**Work to be completed**
Search the entries below for the word "cfbcae" and copy every line where it appears.

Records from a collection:
=== Begin Enclosure ===

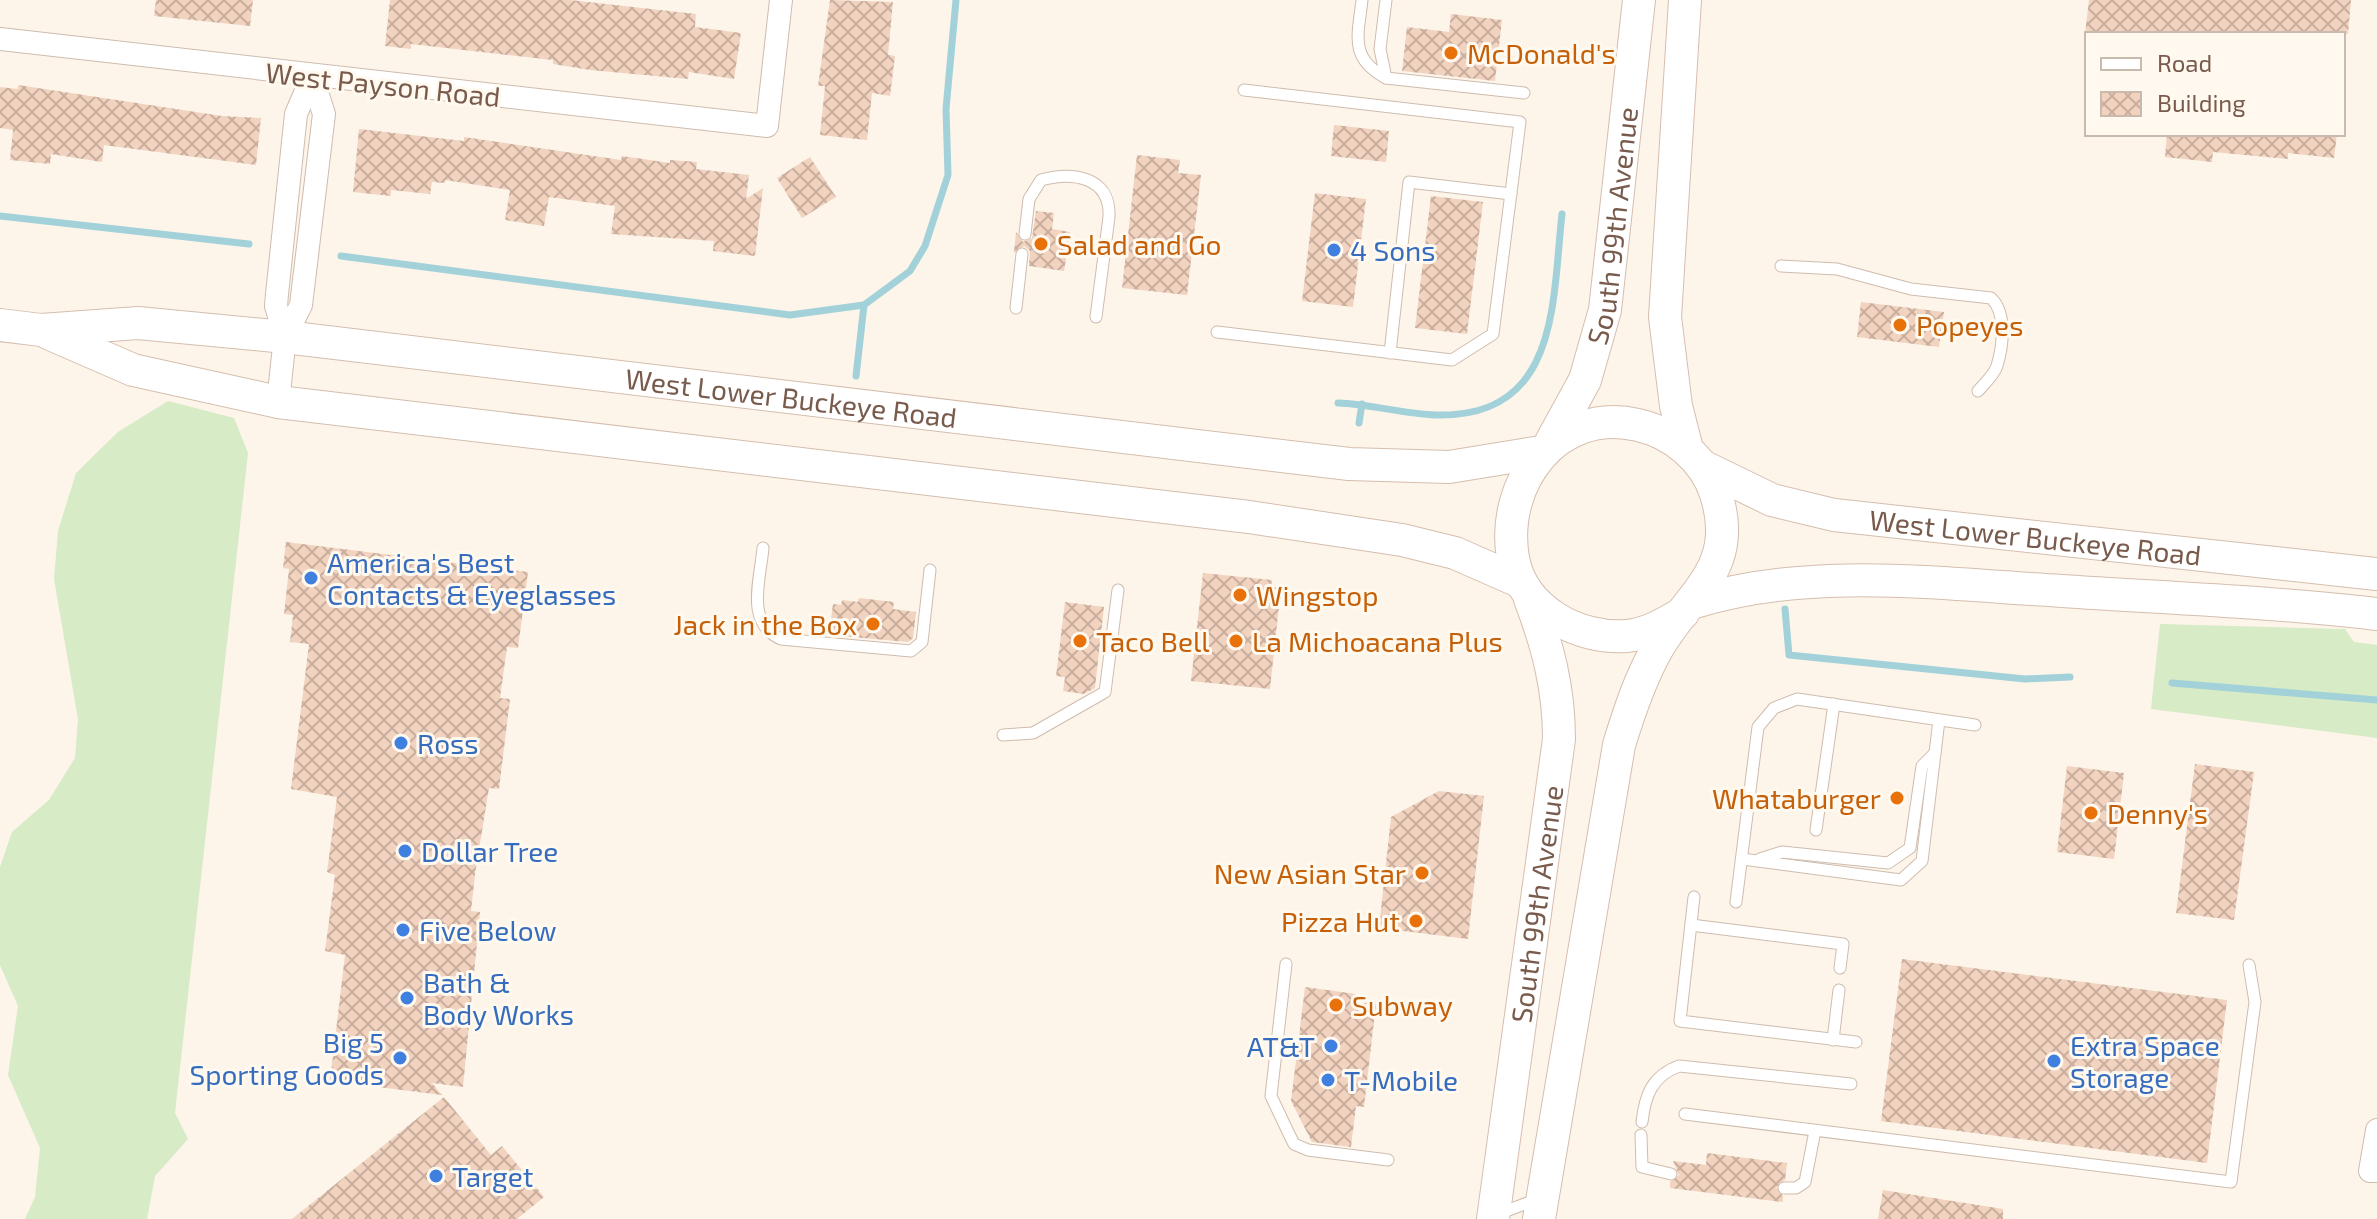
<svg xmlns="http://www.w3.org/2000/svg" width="2377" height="1219" font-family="'Exo 2',sans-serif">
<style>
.grass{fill:#d6ebc6}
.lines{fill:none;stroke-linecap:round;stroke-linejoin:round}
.stream{stroke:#a2d1d9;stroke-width:7}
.building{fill:url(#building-cross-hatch)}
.lane-casing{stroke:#cfbcae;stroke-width:13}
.street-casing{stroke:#cfbcae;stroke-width:24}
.secondary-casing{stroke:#d5beae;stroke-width:34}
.lane{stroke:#fff;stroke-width:11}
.street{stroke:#fff;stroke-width:22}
.secondary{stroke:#fff;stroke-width:32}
.food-dot{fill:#e8710a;stroke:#fff9ef;stroke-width:3}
.shop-dot{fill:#3f7fe0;stroke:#fff9ef;stroke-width:3}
.labels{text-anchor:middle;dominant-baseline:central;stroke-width:6;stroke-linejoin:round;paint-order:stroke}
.food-label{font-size:28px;fill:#c56008;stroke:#fff9ef;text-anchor:start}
.street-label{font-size:28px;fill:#785b4c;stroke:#fff9ef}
.shop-label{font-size:28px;fill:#366cbe;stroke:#fff9ef;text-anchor:start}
</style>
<defs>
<pattern id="building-cross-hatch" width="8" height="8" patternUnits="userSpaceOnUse" patternTransform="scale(2)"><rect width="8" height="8" fill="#f2d3c0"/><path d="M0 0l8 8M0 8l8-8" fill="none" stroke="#c9ae9e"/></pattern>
</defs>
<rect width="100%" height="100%" fill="#fdf5e9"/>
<!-- grass -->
<g class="grass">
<path d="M168,401L234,418L248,453L175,1113L188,1139L155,1176L147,1219H25L35,1197L40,1148L8,1075L18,1006L0,965V867L12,832L49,800L75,758L78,719L54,579L58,531L76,473L118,432Z"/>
<path d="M2160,624L2339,629H2345L2354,642L2377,645V738L2151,709Z"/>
</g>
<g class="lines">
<!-- stream -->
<g class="stream">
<path d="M0,216L249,244"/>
<path d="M341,256L790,315L864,305L910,271L925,246L948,175L946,109L956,0"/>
<path d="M856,376L864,305"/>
<path d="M1338,403C1370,404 1403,414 1436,415C1560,418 1552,302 1562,214"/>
<path d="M1359,423L1362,404"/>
<path d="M1785,609L1789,655L2025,679L2070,677"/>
<path d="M2172,683L2377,700"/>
</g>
</g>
<!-- building -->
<g class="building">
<path d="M156,0H253L250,26L154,16Z"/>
<path d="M390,0H570L696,14L695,27L741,33L734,79L689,72L688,79L590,70L553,64V60L411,44V49L385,46Z"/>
<path d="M830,0L893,2L888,55L895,56L890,96L872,93L867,140L820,135L825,86H818Z"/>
<path d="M2089,0H2351L2348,34H2085Z"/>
<path d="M1451,14L1502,20L1495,81L1402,71L1407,27L1449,32Z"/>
<path d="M18,85L222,116L261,118L256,165L104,145L102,162L51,154L50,164L10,160L13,130L0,128V87L18,89Z"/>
<path d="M1334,125L1389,131L1386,162L1331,156Z"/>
<path d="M359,129L464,141V137L621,160L622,156L670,163V160L697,162L696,169L749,175L746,199L763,188L755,256L713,251L714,241L611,234L615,206L549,197L544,226L505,220L510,190L445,180V183L432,182L430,194L391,190V196L353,192Z"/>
<path d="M2167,134H2337L2334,158L2288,153V159L2213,152L2212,162L2165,157Z"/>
<path d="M1137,155L1180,160L1178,173L1201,175L1187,295L1122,288Z"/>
<path d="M810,157L836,197L802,218L777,178Z"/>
<path d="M1315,193L1366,199L1353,307L1302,301Z"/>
<path d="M1431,196L1483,202L1467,334L1415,328Z"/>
<path d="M1036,211L1054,213L1052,229L1070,232L1064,271L1029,266L1030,251L1024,246L1014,253L1016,232L1023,242L1032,238Z"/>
<path d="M1861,302L1944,312L1939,347L1857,337Z"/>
<path d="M286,542L528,572L518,648L507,647L500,698L510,699L499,789L489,788L475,874L471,911L480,912L463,1087L432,1083L442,1095L330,1081L345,955L325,951L335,875L327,872L337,797L291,789L309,644L290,642L293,615L284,614L289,569L283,568Z"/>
<path d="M1203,573L1272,580L1271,587L1281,588L1270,689L1191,681Z"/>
<path d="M859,598L894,602L893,609L916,612L913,638L908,642L829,635L833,604L841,605L842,600L858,602Z"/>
<path d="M1065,602L1104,607L1095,688L1084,694L1063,691L1065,677L1056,676Z"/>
<path d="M2195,764L2254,772L2234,920L2176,913Z"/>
<path d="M2067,766L2124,773L2114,859L2057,852Z"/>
<path d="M1439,791L1484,796L1468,939L1379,928L1391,817Z"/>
<path d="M1902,959L2227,1000L2207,1163L1881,1121Z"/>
<path d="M1305,987L1356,994L1355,1002L1376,1004L1364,1107L1356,1106L1351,1147L1312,1142L1291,1101Z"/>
<path d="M444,1097L491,1155L502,1146L544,1197L517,1219H292Z"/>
<path d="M1707,1153L1787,1163L1785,1180L1776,1187L1783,1196V1202L1670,1188V1182L1679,1175L1673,1161L1706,1165Z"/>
<path d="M1883,1190L2003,1209V1219H1878Z"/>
</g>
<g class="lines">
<!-- lane casing -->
<g class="lane-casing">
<g id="lane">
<path d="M1362,0C1358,36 1349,58 1386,78L1524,93"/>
<path d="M1386,0L1380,49L1386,78"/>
<path d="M1025,234L1029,199L1041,180C1073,171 1111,177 1109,217L1096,317"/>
<path d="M1781,266L1837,269L1911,289L1991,298C2007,313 2003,346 1997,366C1994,375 1984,384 1978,391"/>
<path d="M1016,308L1022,254"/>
<path d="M1217,332L1452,360L1493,334L1520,122L1244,90"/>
<path d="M1390,353L1409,182L1511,194"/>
<path d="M763,548C760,581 745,623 781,639L911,651L922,642L930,570"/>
<path d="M1003,735L1033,733L1105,692L1118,590"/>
<path d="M1816,830L1834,704"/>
<path d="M1742,859L1901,880L1922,861L1939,720"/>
<path d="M1760,859L1782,852L1888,863L1910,848L1922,766L1935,753"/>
<path d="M1694,897L1680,1021L1856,1042"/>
<path d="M1736,902L1758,727L1774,708L1797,699L1975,725"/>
<path d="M1691,925L1843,944L1840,968"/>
<path d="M1286,964L1271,1096L1290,1136L1294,1144L1308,1150L1388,1160"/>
<path d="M1833,1040L1839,990"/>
<path d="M1685,1114L2231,1182L2255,1002L2249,965"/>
<path d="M1642,1122C1645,1095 1652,1076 1679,1066L1851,1084"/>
<path d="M1641,1135L1642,1167L1671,1174"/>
<path d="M1784,1188H1796L1805,1182L1815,1131"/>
<path d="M1498,1214L1538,1199"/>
</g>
</g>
<!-- street casing -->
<g class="street-casing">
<g id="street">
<path d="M0,39L767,126L781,0"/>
<path d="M285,337L301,305L324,114L312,77"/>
<path d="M278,402L285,337L276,306L277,294L296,114L312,77"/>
<path d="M2377,1130L2370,1171H2377"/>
</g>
</g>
<!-- secondary casing -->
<g class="secondary-casing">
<g id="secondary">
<path d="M1685,0L1665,317L1676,406L1687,449"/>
<path id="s1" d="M0,325L41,330L138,323L285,337L1349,464L1449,467L1541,452"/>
<path d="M48,333L133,370L278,402L1249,517L1402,540L1455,553L1521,582"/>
<path id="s2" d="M1551,442L1585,380L1605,310L1639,0"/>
<path id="s3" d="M1702,466L1772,500L1834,515L2377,574"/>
<path d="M1695,602C1812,566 1941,584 2062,591C2167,598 2273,602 2377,614"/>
<path id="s4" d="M1493,1219L1559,739C1559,689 1548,646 1530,599"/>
<path d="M1539,1219L1619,745C1629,712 1640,679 1657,649C1689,593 1740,569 1716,494C1705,459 1673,433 1638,425C1557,406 1500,483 1513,558C1522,610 1579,640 1627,636C1648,634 1666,623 1683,613"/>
</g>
</g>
<!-- lane -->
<use href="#lane" class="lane"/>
<!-- street -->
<use href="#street" class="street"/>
<!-- secondary -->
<use href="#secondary" class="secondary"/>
</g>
<!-- markers -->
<g class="food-dot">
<circle cx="1451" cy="53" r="8"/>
<circle cx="1041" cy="244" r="8"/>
<circle cx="1900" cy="325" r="8"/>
<circle cx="1240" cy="595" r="8"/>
<circle cx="873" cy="624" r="8"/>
<circle cx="1080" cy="641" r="8"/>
<circle cx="1236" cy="641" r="8"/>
<circle cx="1897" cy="798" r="8"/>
<circle cx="2091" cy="813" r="8"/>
<circle cx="1422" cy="873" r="8"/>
<circle cx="1416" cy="921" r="8"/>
<circle cx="1336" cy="1005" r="8"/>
</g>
<g class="shop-dot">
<circle cx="1334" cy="250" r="8"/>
<circle cx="311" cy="578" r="8"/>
<circle cx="401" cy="743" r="8"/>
<circle cx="405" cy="851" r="8"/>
<circle cx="403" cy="930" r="8"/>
<circle cx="407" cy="998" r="8"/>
<circle cx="1331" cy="1046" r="8"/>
<circle cx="400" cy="1058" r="8"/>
<circle cx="2054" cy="1061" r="8"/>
<circle cx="1328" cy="1080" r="8"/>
<circle cx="436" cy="1176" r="8"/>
</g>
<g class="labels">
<!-- food labels -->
<g class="food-label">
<text x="1467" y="53">McDonald's</text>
<text x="1057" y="244">Salad and Go</text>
<text x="1916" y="325">Popeyes</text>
<text x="1256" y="595">Wingstop</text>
<text x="857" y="624" text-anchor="end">Jack in the Box</text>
<text x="1096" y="641">Taco Bell</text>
<text x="1252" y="641">La Michoacana Plus</text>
<text x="1881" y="798" text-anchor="end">Whataburger</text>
<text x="2107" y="813">Denny's</text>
<text x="1406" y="873" text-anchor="end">New Asian Star</text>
<text x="1400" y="921" text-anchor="end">Pizza Hut</text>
<text x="1352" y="1005">Subway</text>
</g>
<!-- street labels -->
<g class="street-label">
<text transform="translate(383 84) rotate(6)">West Payson Road</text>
<text stroke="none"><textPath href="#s2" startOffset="228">South 99th Avenue</textPath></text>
<text stroke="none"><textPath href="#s1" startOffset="796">West Lower Buckeye Road</textPath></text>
<text stroke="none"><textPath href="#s3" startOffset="344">West Lower Buckeye Road</textPath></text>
<text stroke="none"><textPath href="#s4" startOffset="318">South 99th Avenue</textPath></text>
</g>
<!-- shop labels -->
<g class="shop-label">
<text x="1350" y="250">4 Sons</text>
<text x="327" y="562">America's Best<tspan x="327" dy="32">Contacts &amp; Eyeglasses</tspan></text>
<text x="417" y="743">Ross</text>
<text x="421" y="851">Dollar Tree</text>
<text x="419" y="930">Five Below</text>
<text x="423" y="982">Bath &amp;<tspan x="423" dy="32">Body Works</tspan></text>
<text x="384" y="1042" text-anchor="end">Big 5<tspan x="384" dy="32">Sporting Goods</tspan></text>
<text x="2070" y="1045">Extra Space<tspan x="2070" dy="32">Storage</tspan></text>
<text x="1315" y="1046" text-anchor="end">AT&amp;T</text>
<text x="1344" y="1080">T-Mobile</text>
<text x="452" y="1176">Target</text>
</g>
</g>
<!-- legend -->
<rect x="2085" y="32" width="260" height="104" fill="#fff9ef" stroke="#c9baae" stroke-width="2"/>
<rect x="2101" y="58" width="40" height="12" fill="#ffffff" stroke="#c9baae" stroke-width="2"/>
<text x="2157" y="72" font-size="24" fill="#785b4c">Road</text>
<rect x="2101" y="92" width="40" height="24" fill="url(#building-cross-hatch)" stroke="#c9baae" stroke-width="2"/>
<text x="2157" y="112" font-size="24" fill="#785b4c">Building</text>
</svg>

=== End Enclosure ===

**Problem solution**
.lane-casing{stroke:#cfbcae;stroke-width:13}
.street-casing{stroke:#cfbcae;stroke-width:24}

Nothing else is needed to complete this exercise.